Structural Diversity with Varying Disorder Enables the Multicolored Display in the Longhorn Beetle Sulawesiella rafaelae

Light control through layered photonic nanostructures enables the strikingly colored displays of many beetles, birds, and butterflies. To achieve different reflected colors, natural organisms mainly rely on refractive index variations or scaling of a fixed structure design, as opposed to varying the type of structure. Here, we describe the presence of distinct coloration mechanisms in the longhorn beetle Sulawesiella rafaelae, which exhibits turquoise, yellow-green, and orange colors, each with a variable iridescence. By optical and electron microscopy, we show that the colors originate from multilayered architectures in hair-like scales with varying amounts of structural disorder. Structural characterizations and optical modeling show that the disorder strongly influences the optical properties of the scales, allowing an independent adjustment of the optical response. Our results shed light on the interplay of disorder in multilayered photonic structures and their biological significance, and could potentially inspire new ecological research and the development of novel optical components.

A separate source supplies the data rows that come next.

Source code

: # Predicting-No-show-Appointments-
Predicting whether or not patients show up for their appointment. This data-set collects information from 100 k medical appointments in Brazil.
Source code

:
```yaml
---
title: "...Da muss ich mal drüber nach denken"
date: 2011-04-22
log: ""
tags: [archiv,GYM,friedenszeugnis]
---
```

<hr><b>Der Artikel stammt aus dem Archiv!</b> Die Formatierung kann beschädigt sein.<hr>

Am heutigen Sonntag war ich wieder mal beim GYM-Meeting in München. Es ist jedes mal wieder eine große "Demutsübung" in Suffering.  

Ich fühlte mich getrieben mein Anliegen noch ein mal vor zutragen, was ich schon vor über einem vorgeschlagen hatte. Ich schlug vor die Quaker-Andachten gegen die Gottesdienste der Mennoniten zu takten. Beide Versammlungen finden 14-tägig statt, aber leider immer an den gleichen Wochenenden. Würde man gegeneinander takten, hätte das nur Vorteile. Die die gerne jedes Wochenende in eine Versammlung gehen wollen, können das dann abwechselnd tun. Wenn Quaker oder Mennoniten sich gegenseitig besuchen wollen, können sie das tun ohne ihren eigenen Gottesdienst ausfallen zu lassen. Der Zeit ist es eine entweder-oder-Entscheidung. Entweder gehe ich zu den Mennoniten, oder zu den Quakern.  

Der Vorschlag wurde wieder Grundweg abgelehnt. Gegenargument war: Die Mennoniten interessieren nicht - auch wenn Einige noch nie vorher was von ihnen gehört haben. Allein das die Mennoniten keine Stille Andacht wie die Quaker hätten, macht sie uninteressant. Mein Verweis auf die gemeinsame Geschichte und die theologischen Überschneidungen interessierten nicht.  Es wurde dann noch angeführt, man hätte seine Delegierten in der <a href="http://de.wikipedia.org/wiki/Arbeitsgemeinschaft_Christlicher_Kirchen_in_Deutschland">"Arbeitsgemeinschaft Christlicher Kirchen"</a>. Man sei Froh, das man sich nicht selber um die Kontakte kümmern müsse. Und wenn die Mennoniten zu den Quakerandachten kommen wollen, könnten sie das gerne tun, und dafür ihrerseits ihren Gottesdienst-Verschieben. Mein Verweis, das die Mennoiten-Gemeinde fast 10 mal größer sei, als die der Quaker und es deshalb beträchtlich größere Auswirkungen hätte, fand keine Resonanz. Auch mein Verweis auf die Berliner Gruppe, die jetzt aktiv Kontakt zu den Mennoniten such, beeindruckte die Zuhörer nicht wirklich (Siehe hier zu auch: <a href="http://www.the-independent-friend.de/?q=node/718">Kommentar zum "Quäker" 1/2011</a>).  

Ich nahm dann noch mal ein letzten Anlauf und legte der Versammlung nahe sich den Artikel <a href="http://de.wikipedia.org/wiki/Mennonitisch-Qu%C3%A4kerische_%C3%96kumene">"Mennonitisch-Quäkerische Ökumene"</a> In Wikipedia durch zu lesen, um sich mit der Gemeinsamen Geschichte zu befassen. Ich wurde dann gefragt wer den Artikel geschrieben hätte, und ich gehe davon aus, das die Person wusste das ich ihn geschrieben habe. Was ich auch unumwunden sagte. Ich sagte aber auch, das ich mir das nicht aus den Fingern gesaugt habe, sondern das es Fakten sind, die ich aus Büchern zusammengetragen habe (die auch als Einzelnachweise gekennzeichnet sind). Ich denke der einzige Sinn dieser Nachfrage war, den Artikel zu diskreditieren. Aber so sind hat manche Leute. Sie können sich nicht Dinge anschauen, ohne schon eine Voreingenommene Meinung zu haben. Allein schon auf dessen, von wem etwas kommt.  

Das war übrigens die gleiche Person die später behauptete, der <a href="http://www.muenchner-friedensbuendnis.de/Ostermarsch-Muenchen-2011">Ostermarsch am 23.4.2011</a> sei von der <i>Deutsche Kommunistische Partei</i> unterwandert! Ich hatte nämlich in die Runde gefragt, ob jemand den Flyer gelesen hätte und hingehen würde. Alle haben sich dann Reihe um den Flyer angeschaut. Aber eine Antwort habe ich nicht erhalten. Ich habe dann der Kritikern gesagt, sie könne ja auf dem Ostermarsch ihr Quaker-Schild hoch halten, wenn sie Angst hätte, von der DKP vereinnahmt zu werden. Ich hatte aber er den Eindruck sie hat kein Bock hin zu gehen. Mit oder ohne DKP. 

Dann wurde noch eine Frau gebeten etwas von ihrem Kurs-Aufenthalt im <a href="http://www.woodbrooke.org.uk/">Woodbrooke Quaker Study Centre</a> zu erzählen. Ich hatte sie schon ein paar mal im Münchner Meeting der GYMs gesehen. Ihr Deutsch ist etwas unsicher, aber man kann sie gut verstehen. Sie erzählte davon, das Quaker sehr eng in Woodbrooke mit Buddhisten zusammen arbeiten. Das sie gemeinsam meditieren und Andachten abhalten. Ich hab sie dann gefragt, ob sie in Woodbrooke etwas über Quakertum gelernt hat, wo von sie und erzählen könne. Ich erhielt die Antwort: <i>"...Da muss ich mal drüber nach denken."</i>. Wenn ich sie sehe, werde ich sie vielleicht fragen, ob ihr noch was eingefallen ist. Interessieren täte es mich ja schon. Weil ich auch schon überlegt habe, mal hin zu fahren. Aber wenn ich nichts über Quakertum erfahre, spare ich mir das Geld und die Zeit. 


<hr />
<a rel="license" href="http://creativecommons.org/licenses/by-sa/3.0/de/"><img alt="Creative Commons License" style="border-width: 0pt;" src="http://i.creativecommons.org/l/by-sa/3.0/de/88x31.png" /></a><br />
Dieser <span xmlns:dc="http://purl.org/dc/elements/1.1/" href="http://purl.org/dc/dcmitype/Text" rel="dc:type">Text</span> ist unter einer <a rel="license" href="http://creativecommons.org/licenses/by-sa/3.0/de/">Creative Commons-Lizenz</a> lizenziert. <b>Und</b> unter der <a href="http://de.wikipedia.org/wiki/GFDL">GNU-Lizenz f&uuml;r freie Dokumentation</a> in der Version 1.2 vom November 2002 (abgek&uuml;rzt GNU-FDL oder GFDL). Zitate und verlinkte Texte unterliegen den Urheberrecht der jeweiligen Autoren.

Diffusive structural colour in Hoplia argentea

Nature's nanostructures can bring about vivid and iridescent colours seen in many insects, notably in beetles and butterflies. While the intense structural colours can be advantageous for display purposes, they may also be appealing to predators and therefore constitute an evolutionary disadvantage. Animals often employ absorption and scattering in order to reduce the directionality of the reflected light and thereby enhance their camouflage. Here, we investigated the monkey beetle Hoplia argentea using microspectrophotometry, electron microscopy, fluorimetry and optical modelling. We show that the dull green dorsal colour comes from the nanostructured scales on the elytra. The nanostructure consists of a multi-layered photonic structure covered by a filamentous layer. The filamentous layer acts as a spatial diffuser of the specular reflection from the multilayer and suppresses the iridescence. This combination leads to a colour-stable and angle-independent green reflection that probably enhances the camouflage of the beetles in their natural habitat.

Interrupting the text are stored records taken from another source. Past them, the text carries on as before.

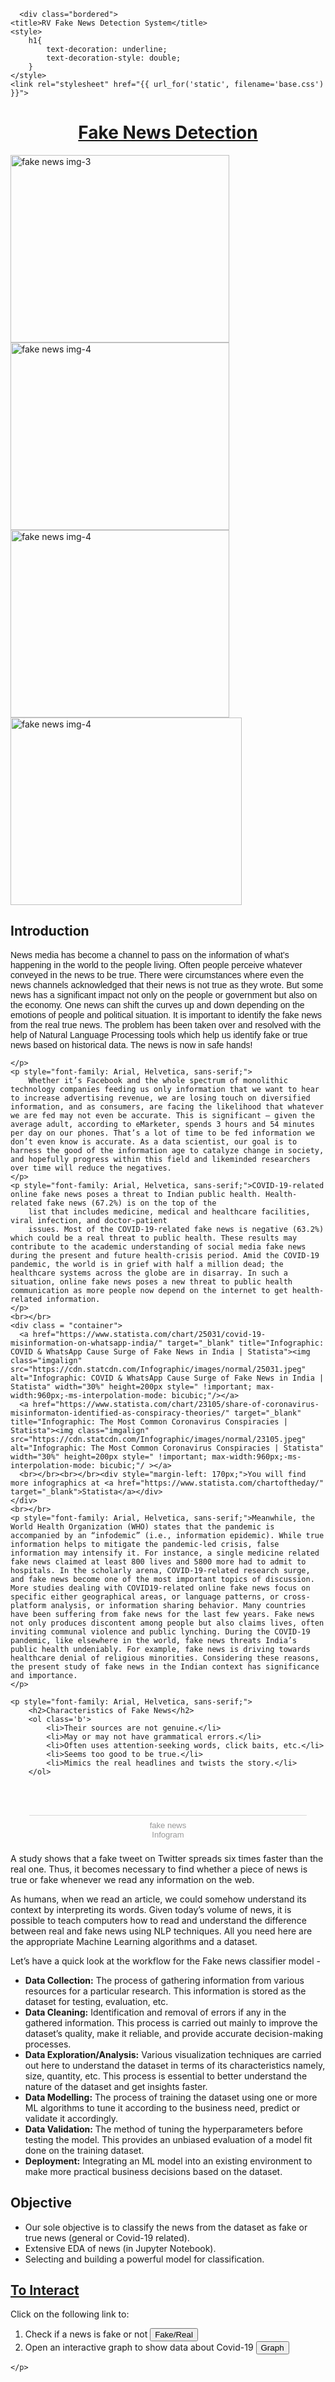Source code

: <!DOCTYPE html>
<html lang="en">
<head>
    <meta charset="UTF-8">
    <meta http-equiv="X-UA-Compatible" content="IE=edge">
    <meta name="viewport" content="width=device-width, initial-scale=1.0">
    <style>
        .bordered {
          width: 1420px;
          height: auto;
          padding: 20px;
          border: 10px solid rgb(35, 36, 34);
          border-radius: 8px;
        }
      </style>

      <div class="bordered">
    <title>RV Fake News Detection System</title>
    <style>
        h1{
            text-decoration: underline;
            text-decoration-style: double;
        }
    </style>
    <link rel="stylesheet" href="{{ url_for('static', filename='base.css') }}">
</head>
<body>
    <h1 style="text-align: center;"><u>Fake News Detection</u></h1>
    <div class="image-gallery">
        <img src="{{ url_for('static',filename='images/rick-morty.gif')}}" alt="fake news img-3"  width="350px" height="300px">
        <img src="{{ url_for('static',filename='images/covid-social-media.gif')}}" alt="fake news img-4"  width="350px" height="300px">
        <img src="{{ url_for('static',filename='images/another.gif')}}" alt="fake news img-4"  width="350px" height="300px">
        <img src="{{ url_for('static',filename='images/another2.gif')}}" alt="fake news img-4"  width="370px" height="300px">
        <div class="clear"></div>
        </div>
    <h2>Introduction</h2>
    <p style="font-family: Arial, Helvetica, sans-serif;">
        News media has become a channel to pass on the information of what’s happening in the world to the people living. Often people perceive whatever conveyed in the news to be true. There were circumstances where even the news channels acknowledged that their news is not true as they wrote. But some news has a significant impact not only on the people or government but also on the economy. One news can shift the curves up and down depending on the emotions of people and political situation.
        It is important to identify the fake news from the real true news. The problem has been taken over and resolved with the help of Natural Language Processing tools which help us identify fake or true news based on historical data. The news is now in safe hands!

    </p>
    <p style="font-family: Arial, Helvetica, sans-serif;">
        Whether it’s Facebook and the whole spectrum of monolithic technology companies feeding us only information that we want to hear to increase advertising revenue, we are losing touch on diversified information, and as consumers, are facing the likelihood that whatever we are fed may not even be accurate. This is significant — given the average adult, according to eMarketer, spends 3 hours and 54 minutes per day on our phones. That’s a lot of time to be fed information we don’t even know is accurate. As a data scientist, our goal is to harness the good of the information age to catalyze change in society, and hopefully progress within this field and likeminded researchers over time will reduce the negatives.
    </p>
    <p style="font-family: Arial, Helvetica, sans-serif;">COVID-19-related online fake news poses a threat to Indian public health. Health-related fake news (67.2%) is on the top of the
        list that includes medicine, medical and healthcare facilities, viral infection, and doctor-patient
        issues. Most of the COVID-19-related fake news is negative (63.2%) which could be a real threat to public health. These results may contribute to the academic understanding of social media fake news during the present and future health-crisis period. Amid the COVID-19 pandemic, the world is in grief with half a million dead; the healthcare systems across the globe are in disarray. In such a situation, online fake news poses a new threat to public health communication as more people now depend on the internet to get health-related information.
    </p>
    <br></br>
    <div class = "container">
      <a href="https://www.statista.com/chart/25031/covid-19-misinformation-on-whatsapp-india/" target="_blank" title="Infographic: COVID & WhatsApp Cause Surge of Fake News in India | Statista"><img class="imgalign" src="https://cdn.statcdn.com/Infographic/images/normal/25031.jpeg" alt="Infographic: COVID & WhatsApp Cause Surge of Fake News in India | Statista" width="30%" height=200px style=" !important; max-width:960px;-ms-interpolation-mode: bicubic;"/></a>
      <a href="https://www.statista.com/chart/23105/share-of-coronavirus-misinformaton-identified-as-conspiracy-theories/" target="_blank" title="Infographic: The Most Common Coronavirus Conspiracies | Statista"><img class="imgalign" src="https://cdn.statcdn.com/Infographic/images/normal/23105.jpeg" alt="Infographic: The Most Common Coronavirus Conspiracies | Statista" width="30%" height=200px style=" !important; max-width:960px;-ms-interpolation-mode: bicubic;"/ ></a>
      <br></br><br></br><div style="margin-left: 170px;">You will find more infographics at <a href="https://www.statista.com/chartoftheday/" target="_blank">Statista</a></div>
    </div>
    <br></br>
    <p style="font-family: Arial, Helvetica, sans-serif;">Meanwhile, the World Health Organization (WHO) states that the pandemic is accompanied by an “infodemic” (i.e., information epidemic). While true information helps to mitigate the pandemic-led crisis, false information may intensify it. For instance, a single medicine related fake news claimed at least 800 lives and 5800 more had to admit to hospitals. In the scholarly arena, COVID-19-related research surge, and fake news become one of the most important topics of discussion. More studies dealing with COVID19-related online fake news focus on specific either geographical areas, or language patterns, or cross-platform analysis, or information sharing behavior. Many countries have been suffering from fake news for the last few years. Fake news not only produces discontent among people but also claims lives, often inviting communal violence and public lynching. During the COVID-19 pandemic, like elsewhere in the world, fake news threats India’s public health undeniably. For example, fake news is driving towards healthcare denial of religious minorities. Considering these reasons, the present study of fake news in the Indian context has significance and importance.
    </p>

    <p style="font-family: Arial, Helvetica, sans-serif;">
        <h2>Characteristics of Fake News</h2>
        <ol class='b'>
            <li>Their sources are not genuine.</li>
            <li>May or may not have grammatical errors.</li>
            <li>Often uses attention-seeking words, click baits, etc.</li>
            <li>Seems too good to be true.</li>
            <li>Mimics the real headlines and twists the story.</li>
        </ol>
<br></br>
<script id="infogram_0_05a99256-6965-4796-8192-178d1aceaab3" title="fake news" src="https://e.infogram.com/js/dist/embed.js?IYa" type="text/javascript"></script><div style="padding:8px 0;font-family:Arial!important;font-size:13px!important;line-height:15px!important;text-align:center;border-top:1px solid #dadada;margin:0 30px"><a href="https://infogram.com/05a99256-6965-4796-8192-178d1aceaab3" style="color:#989898!important;text-decoration:none!important;" target="_blank">fake news</a><br><a href="https://infogram.com" style="color:#989898!important;text-decoration:none!important;" target="_blank" rel="nofollow">Infogram</a></div>


A study shows that a fake tweet on Twitter spreads six times faster than the real one. Thus, it becomes necessary to find whether a piece of news is true or fake whenever we read any information on the web.

As humans, when we read an article, we could somehow understand its context by interpreting its words. Given today’s volume of news, it is possible to teach computers how to read and understand the difference between real and fake news using NLP techniques. All you need here are the appropriate Machine Learning algorithms and a dataset.

Let’s have a quick look at the workflow for the Fake news classifier model -
<ul class='b'>
    <li><b>Data Collection:</b>
        The process of gathering information from various resources for a particular research. This information is stored as the dataset for testing, evaluation, etc.
    </li>
    <li><b>Data Cleaning:</b>
        Identification and removal of errors if any in the gathered information. This process is carried out mainly to improve the dataset’s quality, make it reliable, and provide accurate decision-making processes.
    </li>
    <li><b>Data Exploration/Analysis:</b>
        Various visualization techniques are carried out here to understand the dataset in terms of its characteristics namely, size, quantity, etc. This process is essential to better understand the nature of the dataset and get insights faster.
    </li>
    <li><b>Data Modelling:</b>
        The process of training the dataset using one or more ML algorithms to tune it according to the business need, predict or validate it accordingly.
    </li>
    <li><b>Data Validation:</b>
        The method of tuning the hyperparameters before testing the model. This provides an unbiased evaluation of a model fit done on the training dataset.
    </li>
    <li><b>Deployment:</b>
        Integrating an ML model into an existing environment to make more practical business decisions based on the dataset.
    </li>
  </ul>
    </p>
    <p style="font-family: Arial, Helvetica, sans-serif;"><h2>Objective</h2>
        <ul>
            <li>Our sole objective is to classify the news from the dataset as fake or true news (general or Covid-19 related).</li>
            <li>Extensive EDA of news (in Jupyter Notebook).</li>
            <li>Selecting and building a powerful model for classification.</li>
        </ul>
    </p>
    <p style="font-family: Arial, Helvetica, sans-serif;"><h2><u>To Interact</u></h2>
        Click on the following link to:
        <ol class='a'>
            <li>Check if a news is fake or not   <button class="button b1"
    onclick= " window.open('/index','_blank')" >
        Fake/Real
    </button>  </li>
            <li>Open an interactive graph to show data about Covid-19   <button class="button b1"
    onclick= " window.open('/sub','_blank')" >
        Graph
    </button>  </li>
        </ol>

    </p>

</body>
    </div>
</html>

Thin-film structural coloration from simple fused scales in moths

The metallic coloration of insects often originates from diverse nanostructures ranging from simple thin films to complex three-dimensional photonic crystals. In Lepidoptera, structural coloration is widely present and seems to be abundant in extant species. However, even some basal moths exhibit metallic coloration. Here, we have investigated the origin of the vivid metallic colours of the wing scales of the basal moth Micropterix aureatella by spectrophotometry and scanning electron microscopy. The metallic gold-, bronze- and purple-coloured scales share a similar anatomy formed of a fused lower and upper lamina resulting in a single thin film. The optical response of this thin-film scale can be attributed to thin-film interference of the incident light, resulting in the colour variations that correlate with film thickness. Subtle variations in the wing scale thickness result in large visible colour changes that give Micropterix moths their colourful wing patterns. This simple coloration mechanism could provide a hint to understand the evolution of structural coloration in Lepidoptera.